[BRIEF] What is needed is each line of the data below that holds the string "Further".

(Page layout parsing data)

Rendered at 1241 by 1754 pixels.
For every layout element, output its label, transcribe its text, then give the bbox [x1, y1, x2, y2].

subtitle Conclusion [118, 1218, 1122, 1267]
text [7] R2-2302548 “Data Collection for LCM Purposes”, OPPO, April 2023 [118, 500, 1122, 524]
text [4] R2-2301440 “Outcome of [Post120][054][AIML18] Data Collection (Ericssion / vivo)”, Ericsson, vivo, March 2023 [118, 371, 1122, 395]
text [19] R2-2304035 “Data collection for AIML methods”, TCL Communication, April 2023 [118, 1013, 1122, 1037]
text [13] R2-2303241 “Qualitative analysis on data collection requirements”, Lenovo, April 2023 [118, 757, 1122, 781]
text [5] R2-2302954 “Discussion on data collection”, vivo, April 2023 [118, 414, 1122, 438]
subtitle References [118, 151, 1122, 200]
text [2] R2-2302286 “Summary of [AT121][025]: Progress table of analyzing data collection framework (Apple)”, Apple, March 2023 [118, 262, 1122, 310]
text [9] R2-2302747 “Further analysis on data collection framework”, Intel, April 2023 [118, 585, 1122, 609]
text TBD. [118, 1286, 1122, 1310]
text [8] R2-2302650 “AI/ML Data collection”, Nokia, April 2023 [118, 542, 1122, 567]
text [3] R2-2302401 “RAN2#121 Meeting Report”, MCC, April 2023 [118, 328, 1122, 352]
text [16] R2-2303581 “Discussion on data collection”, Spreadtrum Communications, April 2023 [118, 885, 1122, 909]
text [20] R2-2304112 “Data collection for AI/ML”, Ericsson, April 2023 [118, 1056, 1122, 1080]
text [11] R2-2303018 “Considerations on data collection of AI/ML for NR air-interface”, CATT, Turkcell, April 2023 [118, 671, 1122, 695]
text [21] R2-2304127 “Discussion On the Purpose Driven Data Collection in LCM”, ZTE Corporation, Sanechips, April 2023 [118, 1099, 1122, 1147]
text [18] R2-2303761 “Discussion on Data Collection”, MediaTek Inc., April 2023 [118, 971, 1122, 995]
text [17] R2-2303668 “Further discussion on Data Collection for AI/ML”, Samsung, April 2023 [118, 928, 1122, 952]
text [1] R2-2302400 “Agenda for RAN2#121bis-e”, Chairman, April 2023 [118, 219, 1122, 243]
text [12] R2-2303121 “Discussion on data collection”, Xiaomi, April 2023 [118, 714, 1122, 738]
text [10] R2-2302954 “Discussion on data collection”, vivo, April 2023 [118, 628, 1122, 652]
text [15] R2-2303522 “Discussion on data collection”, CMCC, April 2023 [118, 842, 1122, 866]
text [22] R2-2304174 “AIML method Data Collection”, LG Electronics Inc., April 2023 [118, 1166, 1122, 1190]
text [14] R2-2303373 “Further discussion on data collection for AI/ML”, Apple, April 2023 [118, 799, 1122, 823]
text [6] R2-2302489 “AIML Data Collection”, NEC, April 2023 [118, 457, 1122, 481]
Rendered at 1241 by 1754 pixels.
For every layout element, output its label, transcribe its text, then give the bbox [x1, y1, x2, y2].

[REPLY TO THE EXERCISE]
text [9] R2-2302747 “Further analysis on data collection framework”, Intel, April 2023 [118, 585, 1122, 609]
text [17] R2-2303668 “Further discussion on Data Collection for AI/ML”, Samsung, April 2023 [118, 928, 1122, 952]
text [14] R2-2303373 “Further discussion on data collection for AI/ML”, Apple, April 2023 [118, 799, 1122, 823]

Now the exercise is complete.